También se podría argumentar que el mundo, en realidad, ya se ha acabado. Que el arte está muerto… que estamos agotados. Que, en lugar del arte, tenemos cultura pop, televisión todo el día… investigaciones sobre en realidad porqué las mujeres cortan el pene a sus maridos —interviene Will Randall, harto de la elegante y vacía conversación de los invitados al cóctel donde el trabajo de toda su vida será lanzado a la basura, mientras el grupo lo miraba atónito.

HOMO HOMINI LUPUS

¿El licántropo como un retorno a lo prepolítico? 

Fotomontaje del autor

¿Hasta qué punto, en este mundo enloquecido, podemos considerar que hemos dejado atrás el instante prepolítico donde la muerte violenta, la servidumbre y la pérdida de la propiedad no existen o, al menos, están mal vistas? Esta insistencia del cine y la literatura por retornarnos cada cierto tiempo a los mitos sobre vampiros, licántropos y otras criaturas fantásticas, ¿no está relacionada con el quiebre (puede que, en cierta proporción, inconsciente) de los principios de soberanía, obediencia y protección que ayudan a vertebrar al Estado moderno desde los tiempos de Hobbes?

El hombre lobo como una de las grandes metáforas sobre nuestra inclinación sociocultural a la anarquía y la brutalidad, incluso inmersos en una normativa “civilizada” universalmente aceptada, logra calar en la narrativa moderna, precisamente, por los quiebres y agujeros que pueblan la construcción subjetiva, la objetivación del trabajo humano capitalista y esta rara tendencia a desechar lo que no cuadra con el modelo.

Fue así en el caso de Will Randall, cuando la cultura le apuñala por la espalda viene la naturaleza más bruta y se pone de su parte. Y lo mejor es que las cosas ocurren de forma que el director y los guionistas (Jim Harrison y Wesley Strick) se aseguran de que el espectador hace el viaje con el hombre devenido en bestia.

Lo anterior inevitablemente nos pone en contacto con un rasgo central de la reacción romántica… la nostalgia (de hecho, esta palabra aparece en los manuales diagnósticos junto a los síndromes donde el paciente tiene la impresión de convertirse en un animal).

****************************************

# TAREA
Reproduce sin cambios, del pasaje sobre el hombre lobo, todo lo que va desde "Lo anterior inevitablemente" hasta "en un animal).".

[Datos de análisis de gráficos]

****************************************

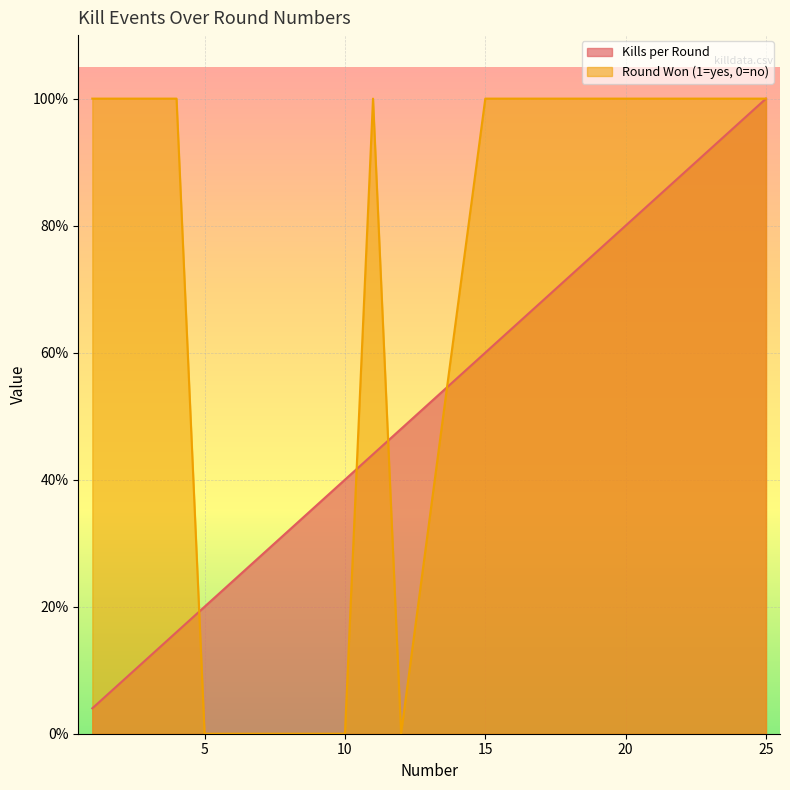

At which category does the chart reach its peak across all series?

25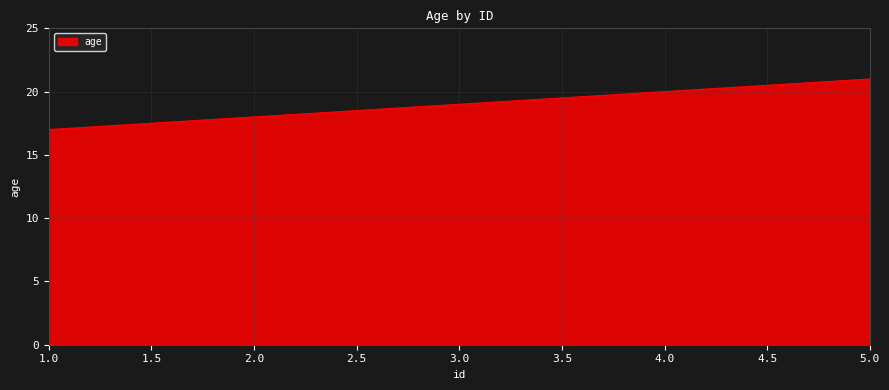

Rank the categories by value from highest to lowest.

5.0, 4.0, 3.0, 2.0, 1.0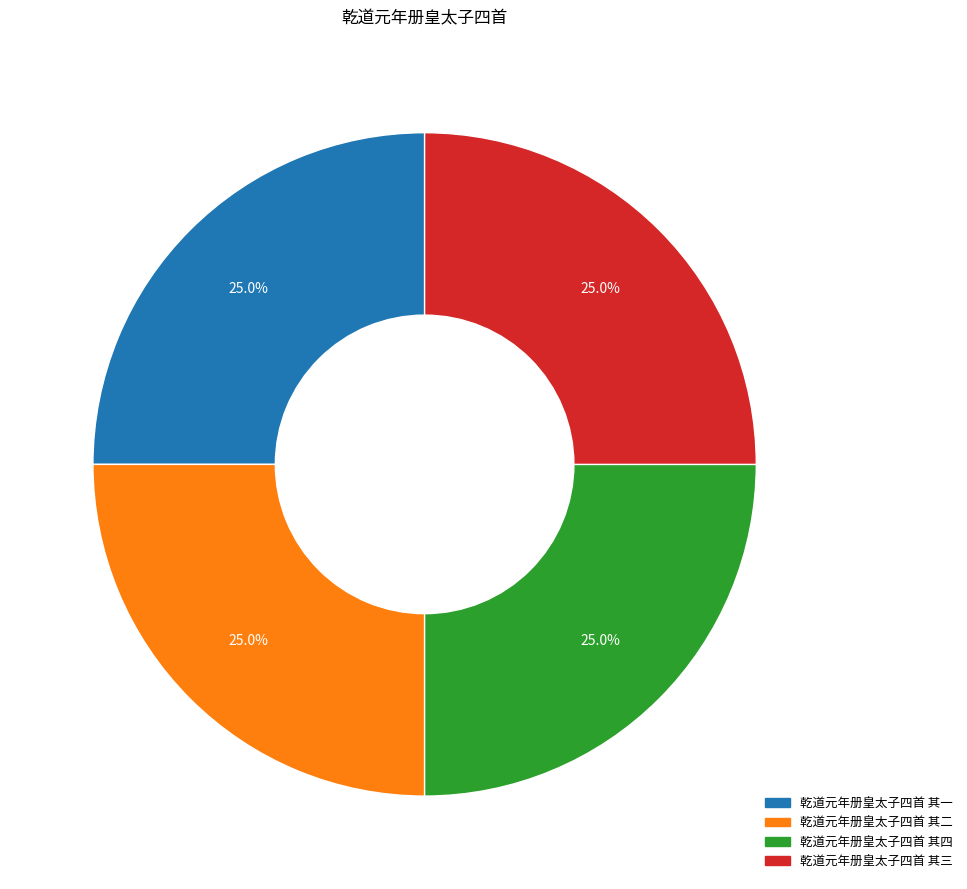

Does any single category account for the majority?

No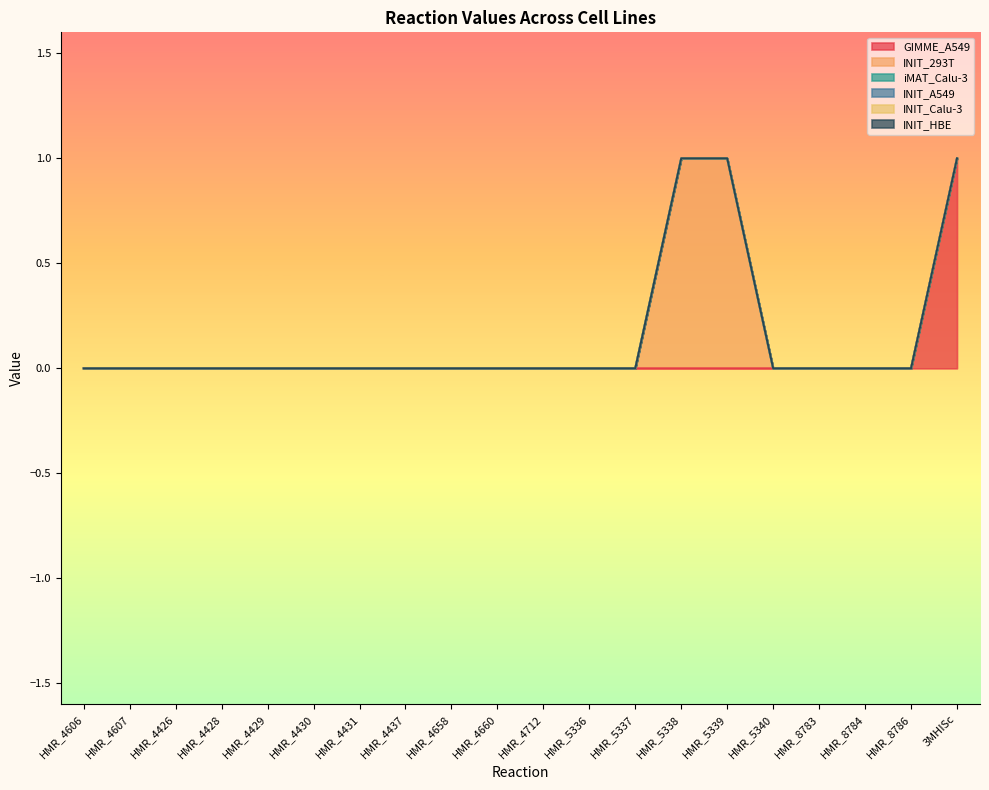

What is the greatest value displayed?

1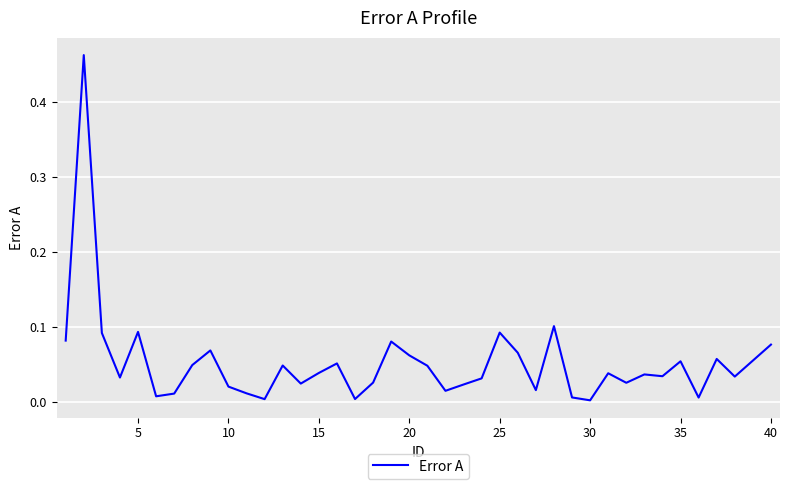

Reading left to right, what are all the values shown in this chart?

0.1	0.5	0.1	0.0	0.1	0.0	0.0	0.0	0.1	0.0	0.0	0.0	0.0	0.0	0.0	0.1	0.0	0.0	0.1	0.1	0.0	0.0	0.0	0.0	0.1	0.1	0.0	0.1	0.0	0.0	0.0	0.0	0.0	0.0	0.1	0.0	0.1	0.0	0.1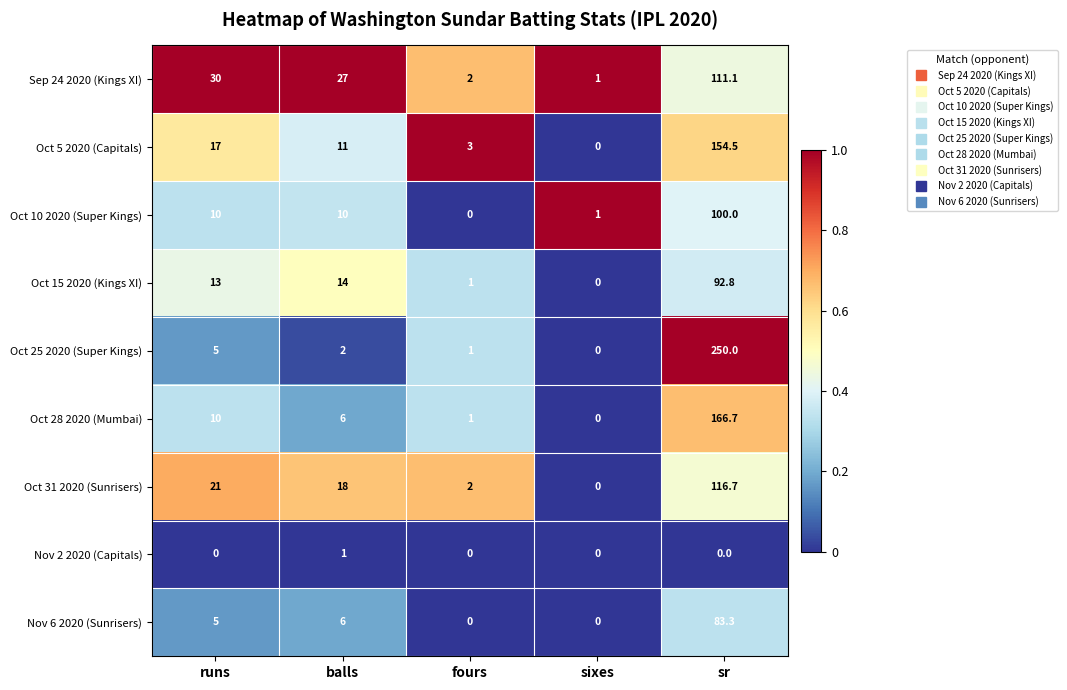

List the series in order of their peak value, highest first.

Oct 25 2020 (Super Kings), Oct 28 2020 (Mumbai), Oct 5 2020 (Capitals), Oct 31 2020 (Sunrisers), Sep 24 2020 (Kings XI), Oct 10 2020 (Super Kings), Oct 15 2020 (Kings XI), Nov 6 2020 (Sunrisers), Nov 2 2020 (Capitals)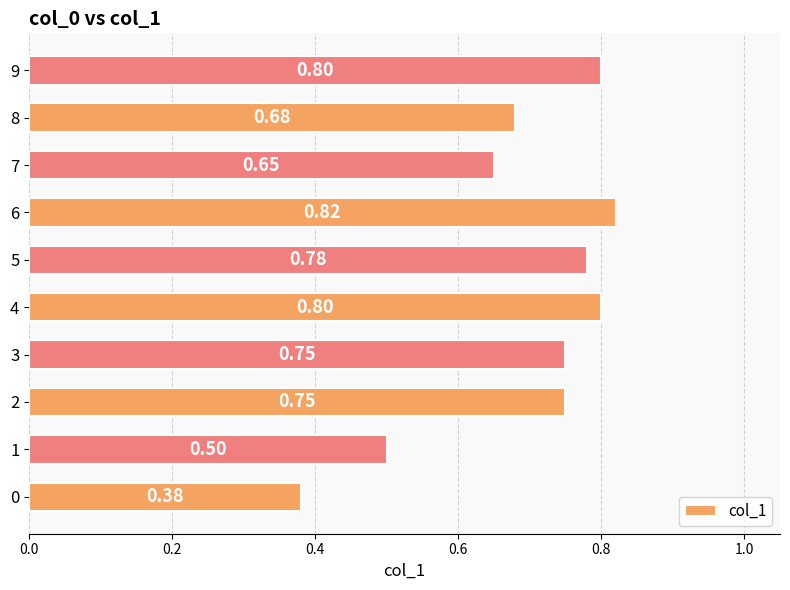

What is the change in value from 0 to 9?

+0.4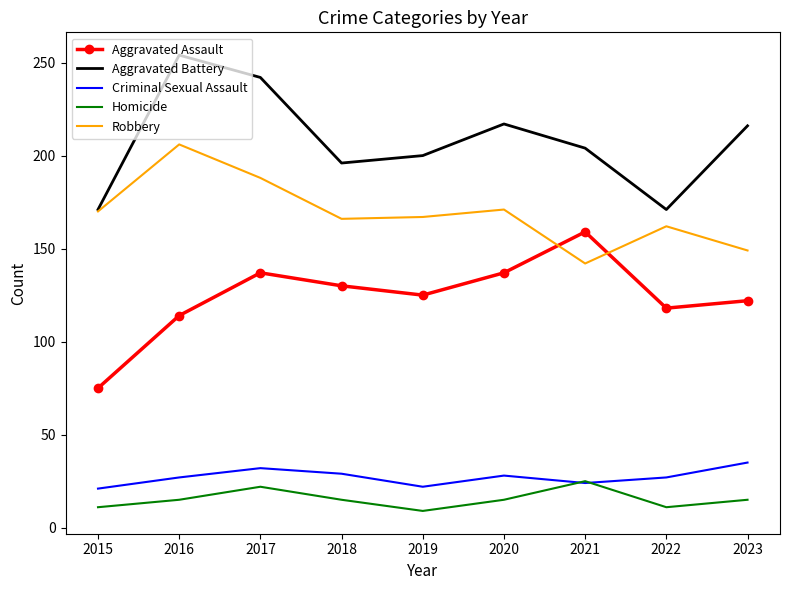

The Aggravated Assault series shows 125 at 2019. True or false?

True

****************************************

# RESPUESTA
Lo anterior inevitablemente nos pone en contacto con un rasgo central de la reacción romántica… la nostalgia (de hecho, esta palabra aparece en los manuales diagnósticos junto a los síndromes donde el paciente tiene la impresión de convertirse en un animal).